Initial Investigation for Suspected ITP Following Flu-Like Illness
The first and essential investigation is a complete blood count (CBC) with peripheral blood smear examination by a qualified hematologist or pathologist 1, 2, 3. This is the cornerstone of ITP diagnosis and must be performed before any other testing.
Why CBC is the Correct Answer
A CBC is the only test among the options that is universally recommended as the initial essential investigation for suspected ITP 1, 2, 4. The diagnosis of ITP requires:
- Confirmation of isolated thrombocytopenia (platelet count <100 × 10⁹/L) without anemia or leukopenia 4, 5
- Exclusion of pseudothrombocytopenia through peripheral blood smear review 1, 2, 3
- Verification that red blood cell and white blood cell morphology are normal 1, 3
The peripheral smear should demonstrate a small number of large platelets with normal morphology, without schistocytes, leukocyte inclusion bodies, or other abnormalities that would suggest alternative diagnoses 1, 4.

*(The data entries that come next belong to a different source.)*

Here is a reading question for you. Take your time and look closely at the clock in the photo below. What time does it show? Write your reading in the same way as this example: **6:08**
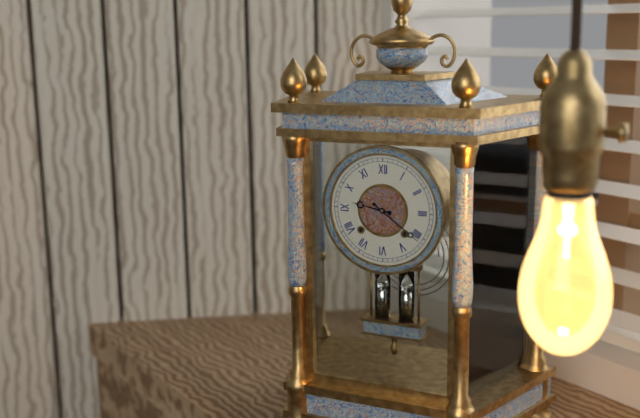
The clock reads **9:21**
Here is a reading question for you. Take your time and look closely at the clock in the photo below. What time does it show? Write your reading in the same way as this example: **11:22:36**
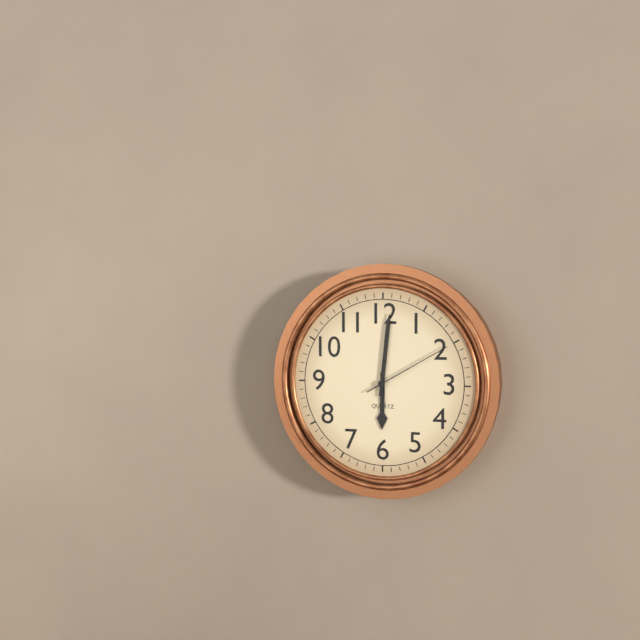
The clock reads **6:01:10**
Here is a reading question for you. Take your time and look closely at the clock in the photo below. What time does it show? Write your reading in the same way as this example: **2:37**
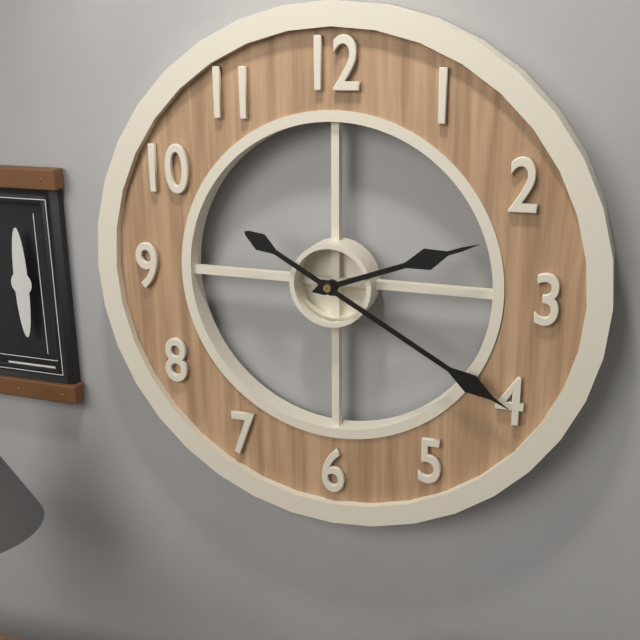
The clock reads **2:20**
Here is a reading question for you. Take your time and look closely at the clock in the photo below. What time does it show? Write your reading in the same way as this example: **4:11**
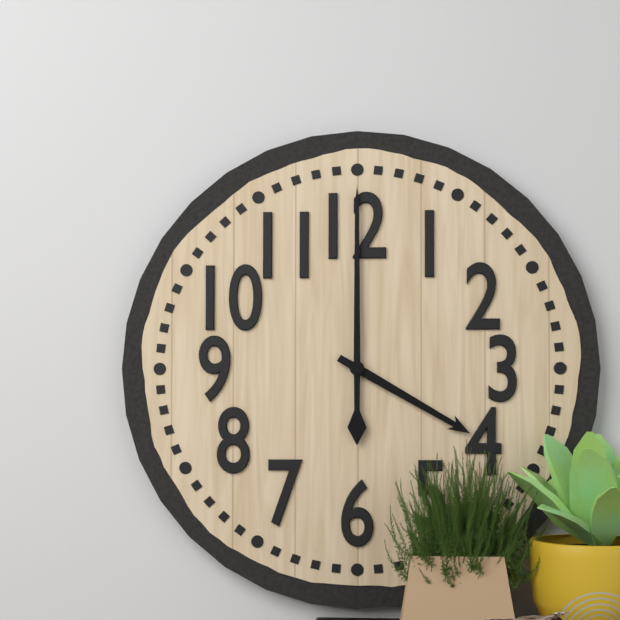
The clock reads **4:00**
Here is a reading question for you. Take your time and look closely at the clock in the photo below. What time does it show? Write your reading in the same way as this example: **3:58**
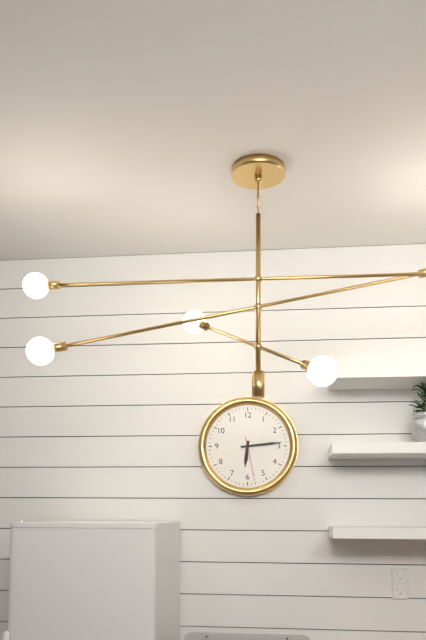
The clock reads **6:14**
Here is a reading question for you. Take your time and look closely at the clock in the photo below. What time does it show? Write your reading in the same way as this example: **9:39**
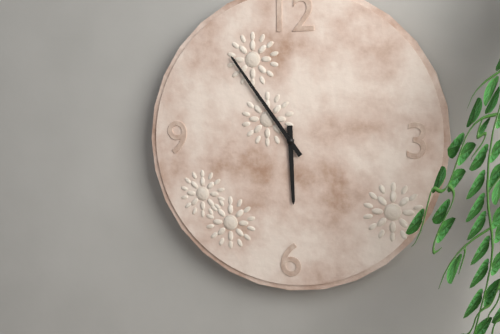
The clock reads **5:54**
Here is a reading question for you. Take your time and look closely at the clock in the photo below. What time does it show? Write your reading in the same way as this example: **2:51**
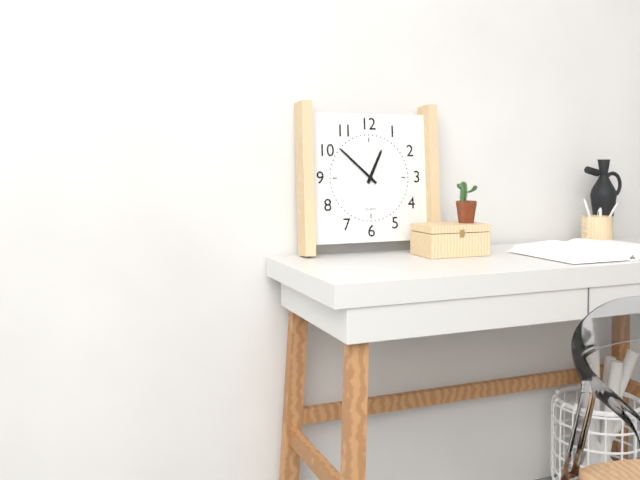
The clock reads **12:52**
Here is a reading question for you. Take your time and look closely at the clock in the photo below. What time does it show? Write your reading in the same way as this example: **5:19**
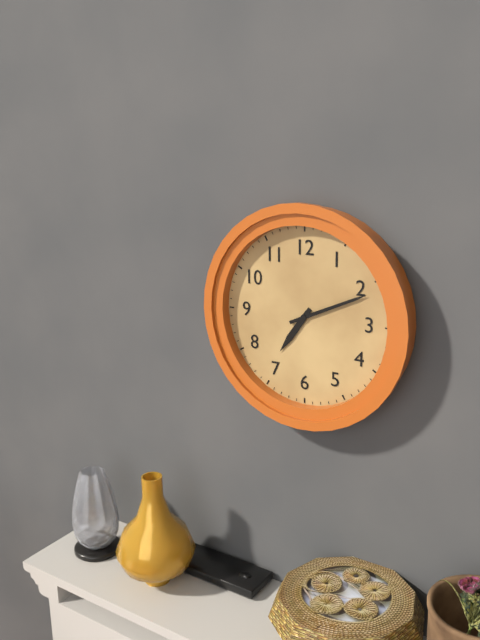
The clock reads **7:11**
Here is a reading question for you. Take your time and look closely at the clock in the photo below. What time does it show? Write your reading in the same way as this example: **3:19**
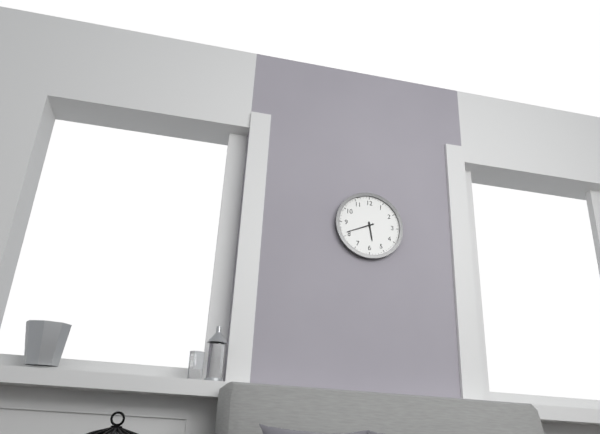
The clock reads **5:41**
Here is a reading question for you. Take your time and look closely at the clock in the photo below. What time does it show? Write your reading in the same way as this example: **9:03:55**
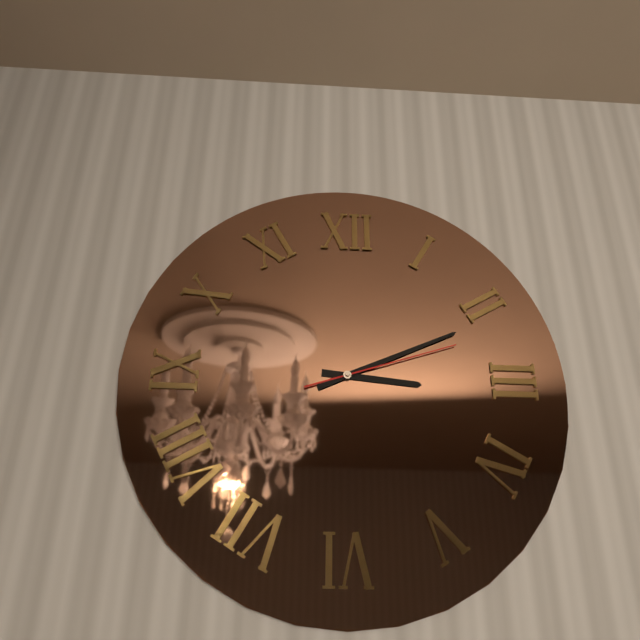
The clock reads **3:11:12**
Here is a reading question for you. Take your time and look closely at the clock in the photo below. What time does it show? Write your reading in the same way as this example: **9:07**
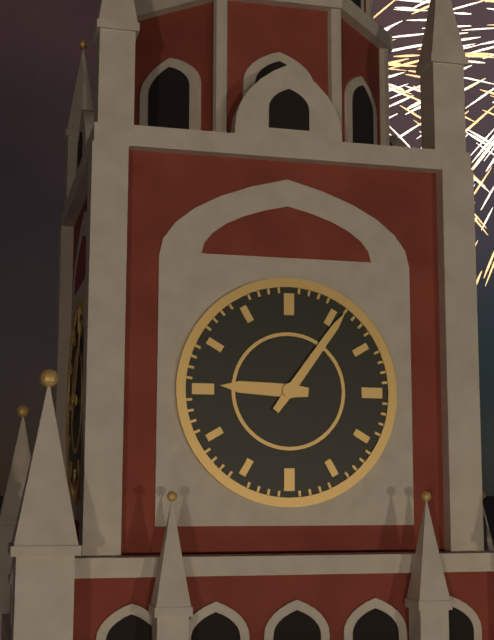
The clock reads **9:06**
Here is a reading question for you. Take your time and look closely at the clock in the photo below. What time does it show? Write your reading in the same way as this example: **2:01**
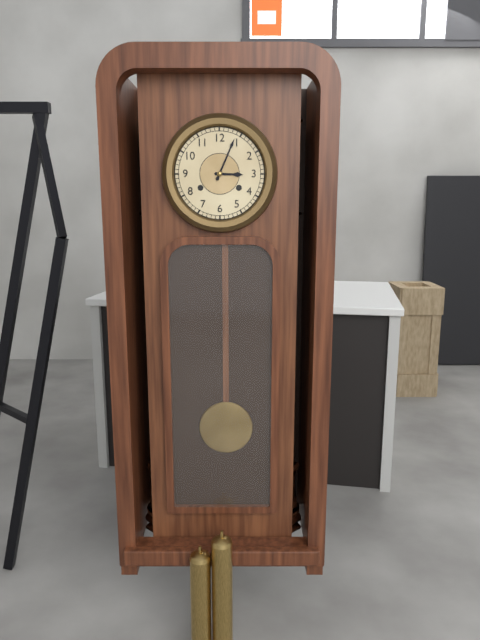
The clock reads **3:04**
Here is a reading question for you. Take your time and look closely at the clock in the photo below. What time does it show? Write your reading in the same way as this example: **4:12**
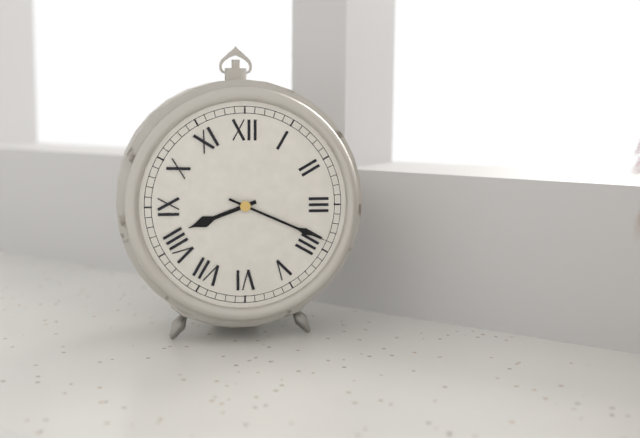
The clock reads **8:19**
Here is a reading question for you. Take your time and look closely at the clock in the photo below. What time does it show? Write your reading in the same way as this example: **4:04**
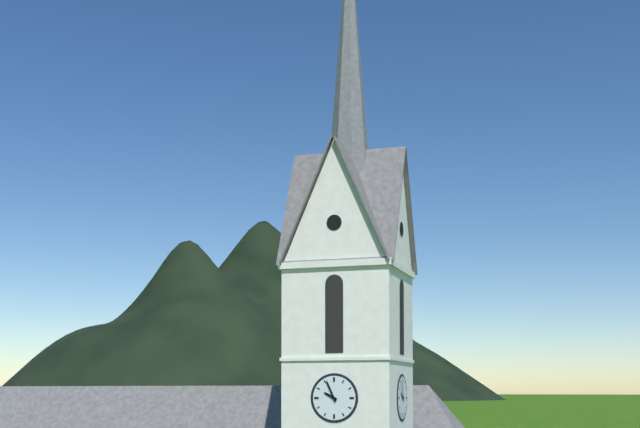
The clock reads **9:56**
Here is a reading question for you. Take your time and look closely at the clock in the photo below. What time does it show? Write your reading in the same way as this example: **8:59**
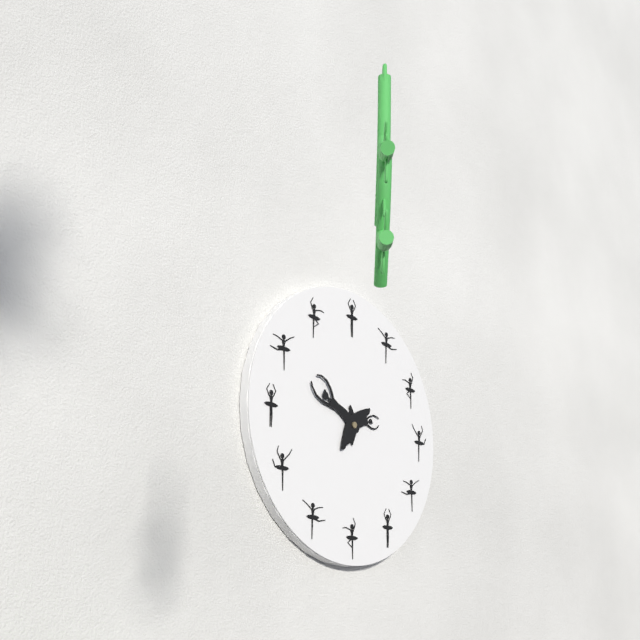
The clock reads **2:52**
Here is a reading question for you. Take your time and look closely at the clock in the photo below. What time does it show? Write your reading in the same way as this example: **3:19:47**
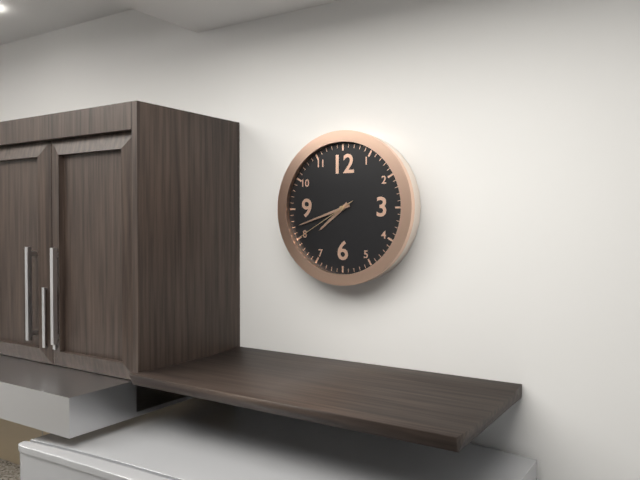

Why the Other Options Are Incorrect
Coagulation Profile (Option B)
Coagulation studies are NOT routinely recommended for typical ITP presentation 1. While coagulation testing (PT, aPTT, fibrinogen, D-dimer) may be useful to evaluate for disseminated intravascular coagulation (DIC) in patients with severe thrombocytopenia and atypical features, it is not part of the initial diagnostic workup for a clear case of ITP 3. ITP is characterized by isolated thrombocytopenia with normal coagulation parameters.
Anti-Platelet Antibody Testing (Option C)
Glycoprotein-specific antiplatelet antibody assays are NOT routinely recommended because they lack diagnostic utility 1, 2. Platelet-associated IgG is elevated in both immune and non-immune thrombocytopenia, making these tests non-specific 1. ITP remains a diagnosis of exclusion without a single "gold standard" test, and antiplatelet antibody testing does not change management 3.
Algorithmic Approach After Initial CBC
Once the CBC confirms isolated thrombocytopenia:
Verify the peripheral blood smear shows findings consistent with ITP (normal-sized or large platelets, normal RBC and WBC morphology) 1, 2
Assess for red flags that suggest alternative diagnoses 3:
- Splenomegaly, hepatomegaly, or lymphadenopathy (suggests secondary causes)
- Constitutional symptoms like fever or weight loss (suggests underlying disorders)
- Abnormal hemoglobin, WBC count, or cell morphology
Consider additional targeted testing based on clinical context 1, 2:
- HIV and HCV testing in all adults regardless of risk factors
- Helicobacter pylori testing in adults where it may have clinical impact
- Pregnancy test in women of childbearing potential
- Blood group Rh(D) typing if anti-D immunoglobulin therapy is considered
Bone marrow examination is NOT necessary in typical ITP but should be considered in patients >60 years, those with systemic symptoms, or when splenectomy is being considered 1, 2, 3
Critical Pitfall to Avoid
The most important pitfall is failing to exclude pseudothrombocytopenia due to EDTA-dependent platelet agglutination 1, 2. If pseudothrombocytopenia is suspected, collect blood in a tube containing heparin or sodium citrate and repeat the platelet count 2. This prevents unnecessary treatment and anxiety from a false diagnosis.